HARBIN and BEIJING — On midwinter days in the far northern Chinese city of Harbin, breath hangs in the air and tears crystallize on eyelashes. On January 3, 2008, as Zhu Ancheng recalled, his angry shouts turned into white vapor as two police officers helped his sobbing parents force him into a car. He was driven from their home to one of the city’s psychiatric hospitals, where the then-25-year-old was diagnosed with schizophrenia, a condition that runs in his family. For reasons still unclear to him, he stayed in the hospital for five years, until January 2013.

One of schizophrenia’s acute cruelties is that it often transforms those in the brightest time of their life, hitting in late adolescence or early adulthood. Zhu was the first to attend college from his family of street vendors. After graduating from Harbin Commercial University in 2006, he took a job in the marketing department of a four-star hotel, traveling around the city meeting potential clients and reviewing contracts. But within two years, his rags-to-riches story began to evaporate: Zhu grew sluggish and quarrelsome, found it difficult to communicate, lashed out at his family, quit several jobs, and in late 2007, he began “to hear constant voices,” as he put it.

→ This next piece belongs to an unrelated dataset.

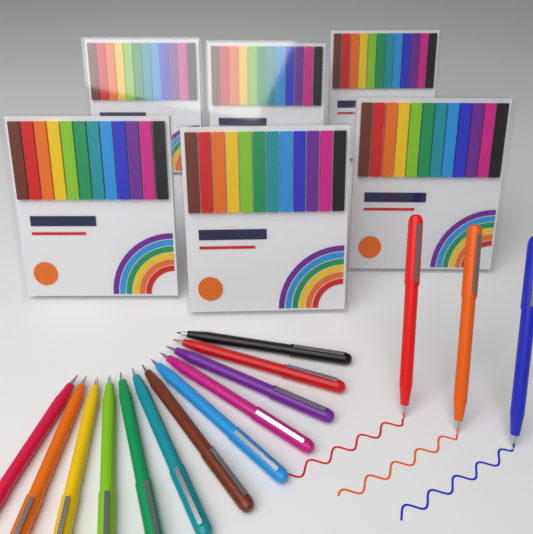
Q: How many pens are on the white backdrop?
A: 15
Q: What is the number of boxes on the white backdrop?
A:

Worldwide, acute mental disorders, such as schizophrenia and bipolar disorder, afflict between 1.5 and 3 percent of the population. The progressive toll of mental illness is painful anywhere, but often especially wrenching in developing countries, including China, where rural poverty, lack of access to medical resources, and fear or ignorance about neurological disorders frequently place all the burden for care and comfort on ill-equipped relatives. Yet Zhu’s story has a happier ending than many – thanks in part to recent, if long overdue, efforts to make mental healthcare in China more accessible, and more humane.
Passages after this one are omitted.